Sob grande risco pessoal, 78 grupos agiram em diversas partes do Estado do sul da Alemanha para derrubar autoridades nazistas locais. O levante, contudo, falhou. E as consequências foram pesadas: ao menos 57 execuções e perseguição aos sobreviventes.
"Os integrantes do levante não sabiam que a Alemanha se renderia. Todos dependiam muito da propaganda do regime. Não se recebia nenhuma informação valiosa. Apenas rumores. Se você não estava muito perto de posições mais altas do Exército, não sabia o que acontecia à sua volta", diz à BBC News Brasil a historiadora Veronika Diem, autora de uma premiada tese de doutorado sobre o tema que deu origem ao livro "A Campanha da Liberdade da Baviera: um levante na fase final do regime nazista".
Neste contexto, em abril, membros de unidades militares na Bavária, em especial nos arredores de Munique, se uniram para formar a FAB. Tratava-se um grupo bem heterogêneo - ou melhor, diversos grupos - que mantinha tendências católicas conservadoras. Muitos se conheciam desde os anos 1930 e tinham conflitos com nazistas.
"O major Alois Braun, por exemplo, teve uma briga com membros da SS (grupo paramilitar nazista) em sua pequena cidade. Ele entrou na Wehrmacht (as forças armadas unificadas nazistas) para se proteger", revela Diem.

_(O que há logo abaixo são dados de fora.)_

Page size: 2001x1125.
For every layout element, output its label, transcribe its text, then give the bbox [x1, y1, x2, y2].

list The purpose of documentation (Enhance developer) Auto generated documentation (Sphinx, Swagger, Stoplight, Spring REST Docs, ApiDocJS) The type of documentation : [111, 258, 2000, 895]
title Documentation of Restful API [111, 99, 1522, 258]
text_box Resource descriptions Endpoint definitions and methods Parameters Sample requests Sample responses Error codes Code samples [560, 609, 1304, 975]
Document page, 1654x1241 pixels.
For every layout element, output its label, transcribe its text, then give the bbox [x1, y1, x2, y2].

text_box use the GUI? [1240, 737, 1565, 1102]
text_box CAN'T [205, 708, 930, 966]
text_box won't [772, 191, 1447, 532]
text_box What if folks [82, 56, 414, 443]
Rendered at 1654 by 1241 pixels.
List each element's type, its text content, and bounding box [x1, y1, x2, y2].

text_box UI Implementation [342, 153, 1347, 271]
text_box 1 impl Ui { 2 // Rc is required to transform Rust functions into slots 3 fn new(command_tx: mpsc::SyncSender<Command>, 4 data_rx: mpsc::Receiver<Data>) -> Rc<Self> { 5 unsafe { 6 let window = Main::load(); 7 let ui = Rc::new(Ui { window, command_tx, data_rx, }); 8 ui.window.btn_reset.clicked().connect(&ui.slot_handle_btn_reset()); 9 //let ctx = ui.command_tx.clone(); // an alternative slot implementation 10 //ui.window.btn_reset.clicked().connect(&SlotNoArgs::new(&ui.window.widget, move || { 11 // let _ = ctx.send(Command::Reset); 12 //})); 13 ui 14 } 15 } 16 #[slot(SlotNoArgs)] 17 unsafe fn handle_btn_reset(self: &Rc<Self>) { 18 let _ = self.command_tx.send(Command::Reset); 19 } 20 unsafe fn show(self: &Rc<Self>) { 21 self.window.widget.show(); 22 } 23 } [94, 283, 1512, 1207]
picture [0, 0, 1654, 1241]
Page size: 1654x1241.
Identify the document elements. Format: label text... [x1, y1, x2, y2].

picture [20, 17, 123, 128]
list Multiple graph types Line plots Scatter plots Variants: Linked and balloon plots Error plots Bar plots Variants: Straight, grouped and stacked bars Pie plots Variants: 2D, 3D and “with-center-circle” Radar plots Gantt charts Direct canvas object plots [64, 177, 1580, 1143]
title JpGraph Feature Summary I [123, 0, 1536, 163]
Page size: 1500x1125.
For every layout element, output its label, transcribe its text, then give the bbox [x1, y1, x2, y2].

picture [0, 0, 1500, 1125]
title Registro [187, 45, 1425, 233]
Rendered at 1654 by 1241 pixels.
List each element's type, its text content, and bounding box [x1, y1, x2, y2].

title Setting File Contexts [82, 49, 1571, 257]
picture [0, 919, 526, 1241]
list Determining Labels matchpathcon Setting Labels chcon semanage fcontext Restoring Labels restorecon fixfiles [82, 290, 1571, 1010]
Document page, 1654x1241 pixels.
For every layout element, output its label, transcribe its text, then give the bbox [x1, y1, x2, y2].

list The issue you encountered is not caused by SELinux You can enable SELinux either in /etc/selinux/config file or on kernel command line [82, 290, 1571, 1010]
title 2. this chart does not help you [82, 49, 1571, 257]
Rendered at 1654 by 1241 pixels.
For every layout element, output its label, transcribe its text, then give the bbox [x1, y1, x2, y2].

Os integrantes da FAB estavam presentes em diversos setores do Estado e da Wehrmacht e sua ligação ocorria por meio de figuras centrais de cada sub-grupo. Havia um grupo que trabalhava no escritório do governador do Reich na Baviera, liderado pelo major Günther Caracciola-Delbrück. Outra parcela atuava como tradutores da Wehrmacht no 7º Distrito Militar, com a figura principal de Ruprecht Gerngross. Mais um grupo de intérpretes, atuante no Süddeutsche Freiheitsbewegung (Movimento de Liberdade do Sul da Alemanha), ficava em um campo de prisioneiros de guerra em Moosburg.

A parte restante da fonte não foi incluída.